[Page-level text extractions]
☆ ☆ ☆ ☆ ☆ ☆ ☆

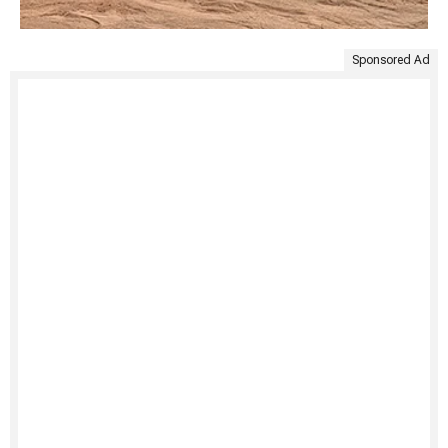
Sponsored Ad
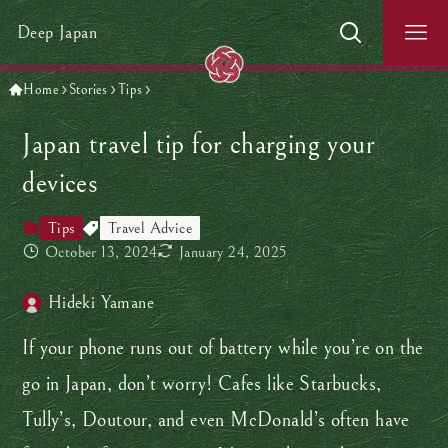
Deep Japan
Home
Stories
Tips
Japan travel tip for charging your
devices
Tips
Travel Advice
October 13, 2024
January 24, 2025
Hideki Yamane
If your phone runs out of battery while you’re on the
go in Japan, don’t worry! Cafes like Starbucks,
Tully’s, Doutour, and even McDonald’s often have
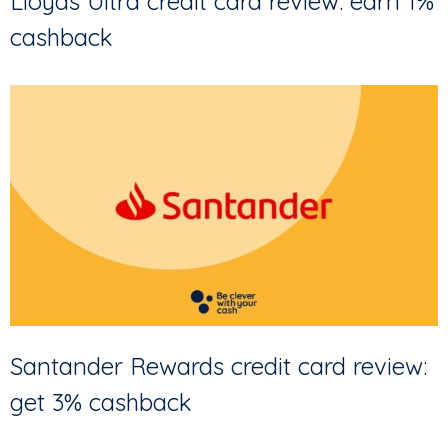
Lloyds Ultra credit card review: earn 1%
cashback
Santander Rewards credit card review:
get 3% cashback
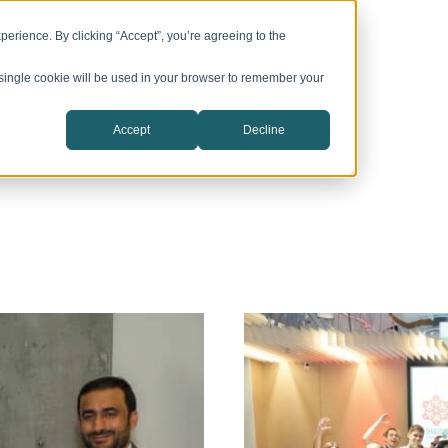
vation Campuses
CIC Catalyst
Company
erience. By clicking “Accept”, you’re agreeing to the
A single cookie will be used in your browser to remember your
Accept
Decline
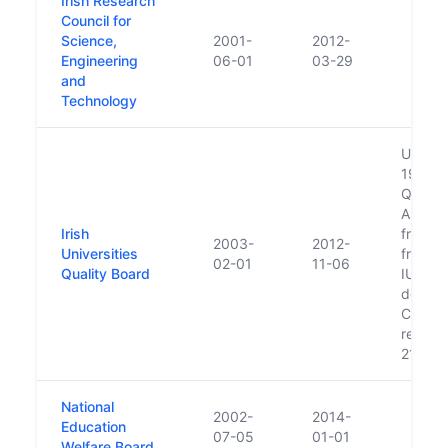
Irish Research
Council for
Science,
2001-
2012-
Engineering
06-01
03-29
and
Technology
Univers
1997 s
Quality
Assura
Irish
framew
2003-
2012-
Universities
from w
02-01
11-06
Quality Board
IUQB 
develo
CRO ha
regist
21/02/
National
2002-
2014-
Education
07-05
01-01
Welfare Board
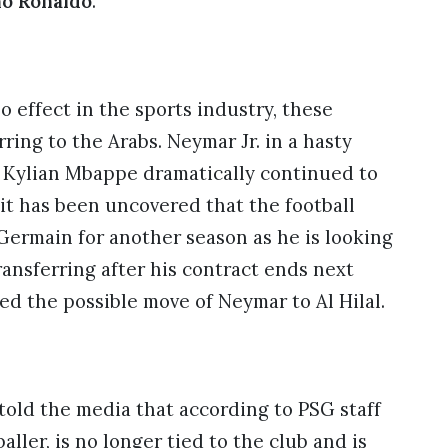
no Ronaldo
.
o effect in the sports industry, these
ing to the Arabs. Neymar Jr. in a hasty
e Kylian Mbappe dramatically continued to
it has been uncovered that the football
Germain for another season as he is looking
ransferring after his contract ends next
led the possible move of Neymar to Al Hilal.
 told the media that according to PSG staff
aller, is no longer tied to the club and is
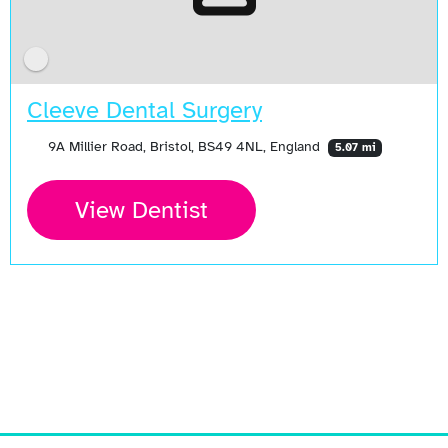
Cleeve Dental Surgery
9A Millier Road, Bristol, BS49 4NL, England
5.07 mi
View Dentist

☆ ☆ ☆ ☆ ☆ ☆ ☆

§ The task: Copy out verbatim the part of the rows above that opens with the line containing "Lloyds Ultra credit card review: earn 1%" and runs through the end of the rows, including both ends. Omit the pictures from your answer.

§ Task answer:
Lloyds Ultra credit card review: earn 1%
cashback
Santander Rewards credit card review:
get 3% cashback
vation Campuses
CIC Catalyst
Company
erience. By clicking “Accept”, you’re agreeing to the
A single cookie will be used in your browser to remember your
Accept
Decline
Irish Research
Council for
Science,
2001-
2012-
Engineering
06-01
03-29
and
Technology
Univers
1997 s
Quality
Assura
Irish
framew
2003-
2012-
Universities
from w
02-01
11-06
Quality Board
IUQB 
develo
CRO ha
regist
21/02/
National
2002-
2014-
Education
07-05
01-01
Welfare Board
no Ronaldo
.
o effect in the sports industry, these
ing to the Arabs. Neymar Jr. in a hasty
e Kylian Mbappe dramatically continued to
it has been uncovered that the football
Germain for another season as he is looking
ransferring after his contract ends next
led the possible move of Neymar to Al Hilal.
 told the media that according to PSG staff
aller, is no longer tied to the club and is
Cleeve Dental Surgery
9A Millier Road, Bristol, BS49 4NL, England
5.07 mi
View Dentist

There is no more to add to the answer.